Sayantam Dey on Product Development

Agile Planning for Distributed Systems

Feb 24, 2024
Teams working together

Photo by Randy Fath on Unsplash

Agile planning is hard for enterprise and cloud-native development. Enterprise and cloud-native products share the common characteristics of distributed systems with multiple runtimes and networked traffic. For example, a simple 3-tier reference architecture on Google Cloud consists of two Cloud Run services, one Cloud SQL instance, and one Cloud Memorystore service. For the build process, it consists of Cloud Build and Secret Manager. There are more services to consider for networking and security. A Team or individual may be responsible for each of these services. A new feature or enhancement may affect multiple services. How do you plan and track the progress of features?

Problem

Each Team or individual creates stories or tasks for their systems and tracks their progress. This siloed tracking makes it difficult to track the overall status because the feature status has to be deduced manually from many different tickets and is subject to interpretation.

The second issue is with measuring metrics such as lead time. How long does a change take to complete? We know the average task or story completion time, but often adding them up does not give an accurate picture because different Teams may have worked on the change at various times, which means, in reality, the lead time was much longer. The lead time could also be shorter than the sum because some tasks were completed in parallel.

The issue with being unable to measure lead time is that it hinders resource planning. Management may think we need more developers because of slow lead time, but the delays may be because there was not enough breakdown of tickets, large tickets were in progress for a long time, or there was too much work in progress.

Solution

Epics are ideal for tracking the completion of a feature. Epics are just big stories, but nothing prevents them from being as small as a story sometimes. They have traditionally been used to track a group of stories, so they align with both Scrum and Kanban methodologies. Unlike stories that ideally need to finish within a sprint, there is no pressure to appropriately size epics.

The Epic captures the behavior of different systems in tasks or stories. For example, adding a new customer may mean adding them to the authentication, feeds, and metadata management systems. Adding a new customer is done when all three are done.

Much of the consideration for the story is taken up at the Epic level. For example, the acceptance criteria, system tests, and the definition of done are applied to the Epic.

Recommended Workflow

While there are many ways to implement an Epic-based workflow, a simple Kanban workflow that may work is as follows.

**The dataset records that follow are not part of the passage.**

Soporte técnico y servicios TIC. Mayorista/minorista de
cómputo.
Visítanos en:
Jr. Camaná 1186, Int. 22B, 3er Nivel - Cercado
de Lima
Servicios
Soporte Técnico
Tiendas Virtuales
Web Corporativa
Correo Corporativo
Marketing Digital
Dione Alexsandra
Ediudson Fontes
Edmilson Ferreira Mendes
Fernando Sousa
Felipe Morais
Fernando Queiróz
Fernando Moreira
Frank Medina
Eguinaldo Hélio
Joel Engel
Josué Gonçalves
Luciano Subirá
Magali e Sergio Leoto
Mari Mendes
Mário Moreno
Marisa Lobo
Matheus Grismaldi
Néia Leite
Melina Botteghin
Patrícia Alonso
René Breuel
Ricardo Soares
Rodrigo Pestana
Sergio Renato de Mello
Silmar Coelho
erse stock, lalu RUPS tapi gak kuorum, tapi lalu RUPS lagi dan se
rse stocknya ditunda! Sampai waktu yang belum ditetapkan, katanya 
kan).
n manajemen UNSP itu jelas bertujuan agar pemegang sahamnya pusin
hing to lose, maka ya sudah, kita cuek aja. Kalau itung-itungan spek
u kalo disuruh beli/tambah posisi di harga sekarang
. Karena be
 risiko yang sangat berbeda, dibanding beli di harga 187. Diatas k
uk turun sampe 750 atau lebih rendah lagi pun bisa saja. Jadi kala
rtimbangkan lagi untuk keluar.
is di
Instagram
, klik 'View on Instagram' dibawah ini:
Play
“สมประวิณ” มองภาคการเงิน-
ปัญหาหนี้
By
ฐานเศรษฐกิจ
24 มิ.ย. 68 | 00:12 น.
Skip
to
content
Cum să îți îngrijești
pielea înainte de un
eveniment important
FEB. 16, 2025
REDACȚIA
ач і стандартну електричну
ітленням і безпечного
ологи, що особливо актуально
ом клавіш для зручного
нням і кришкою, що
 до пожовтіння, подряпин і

  • A Feature is only documented, not ticketed because a feature has a different lifecycle than a ticket. Features are typically upgraded over time due to business or compliance needs unless retired or obsoleted.
  • A Feature is implemented as a series of Epics. Each Epic has a start and target end date.
  • An Epic is scheduled for development before work begins. At this stage, the Epic is broken down into stories or tasks.
  • Stories and Tasks move from backlog to in-progress to complete.
  • When a story or task is in progress, the parent Epic is also in progress. The Epic is also done when all the stories and tasks are done.

Other Considerations

  • An Epic is a good candidate for evolving the system's architecture since the Epic potentially affects multiple components.
  • When multiple people work on an Epic's stories or tasks, who owns the Epic? Each Team may solve it differently - a team lead, a product manager, or someone else. I recommend the most affected component's Lead programmer to be the Epic owner, but if all components are affected equally, pick the person responsible for all of the components.
  • Epics can be demonstrated to show progress to stakeholders and get end-to-end feedback.